Source:
■ ■ ■ ■ ■
Art and manipulatives
A large table works well for this center because you may
need mom for large groups of children. When you are not
using this area for art projects, you can use it for manipulatives,
puzzles, and games or for parent lunches and dinners. For
manipulative materials, consider Waffle blocks, wild animal
figures, Legos, puzzles, games, wooden blocks, small cars
and trucks, dinosaurs, and plastic plants and flowers.
Ideally, all are durable, reasonably weatherproof, easy
to sort, and fun.
For arts projects, consider sponge painting on individual
sheets or on a large piece of paper taped to cover the table.
You can also plan watercolor painting, finger painting, painting
rocks, collages made from natural items such as shells and
moss, and wood sculptures with glue.
Sensory table
This wonderfully versatile area is used for sensory experiences
such as sand, water, mud, and goop (cornstarch and water).
Add some play dishes, measuring cups and spoons, sieves,
funnels, and similar items. Include brooms and dustpans
for clean-up.
■ ■ ■ ■ ■
Raw data:

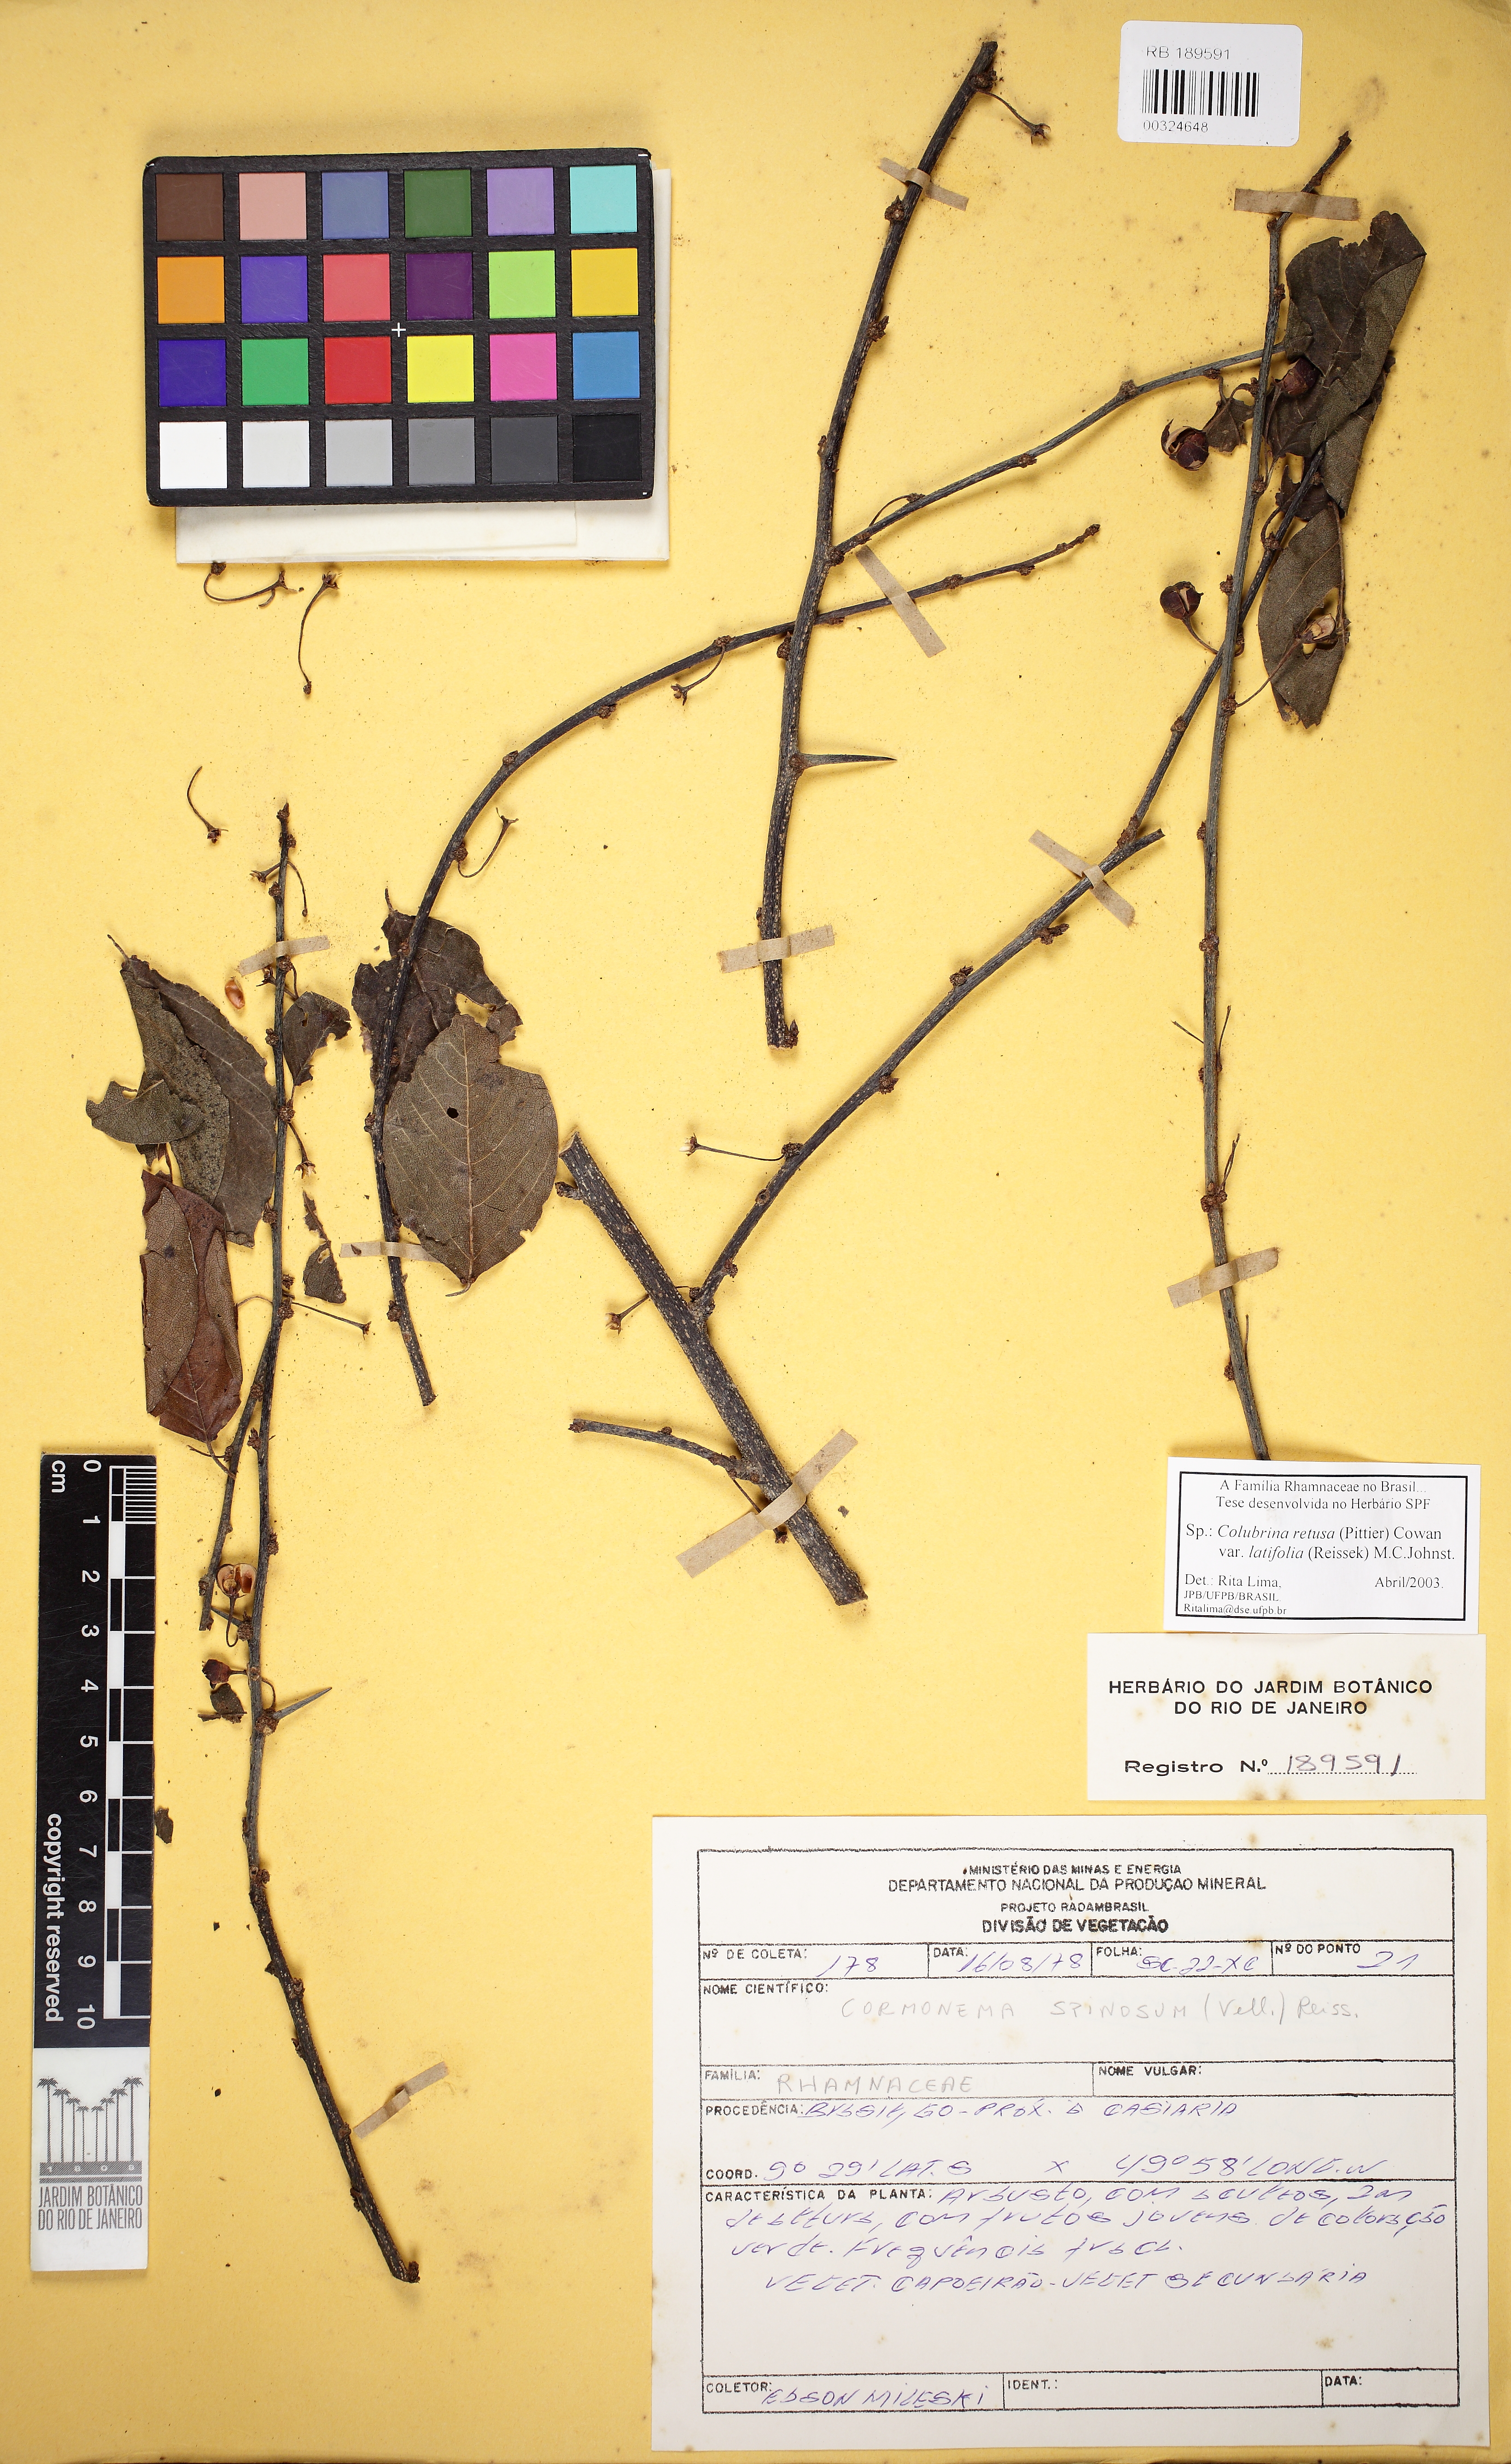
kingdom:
■ ■ ■ ■ ■
Aim of the task: Please carry on the passage about setting up art, manipulative, and sensory play areas for children, starting right after its last sentence.

Output of the task:
Children love to pretend they are baking and cooking. Move
a table near the sand box and provide water. Children can
mix sand and water in large bowls with spoons, place their
creations in baking pans, and slide them into an oven made
by stacking a couple of empty milk crates. When they are
finished, hose down the area and fill the sensory table with
warm, soapy water and provide a few wash cloths so they can
wash the dishes. Set out dishwashing as a cool afternoon
activity.
The sensory table is also used for manipulatives with small
or round parts. Lincoln Logs with people or farm animal figures
are a favorite. Use Legos, miniature wild animals, miniature
dinosaurs, small wooden blocks, Bristle Blocks, or any combination
of materials you have on hand.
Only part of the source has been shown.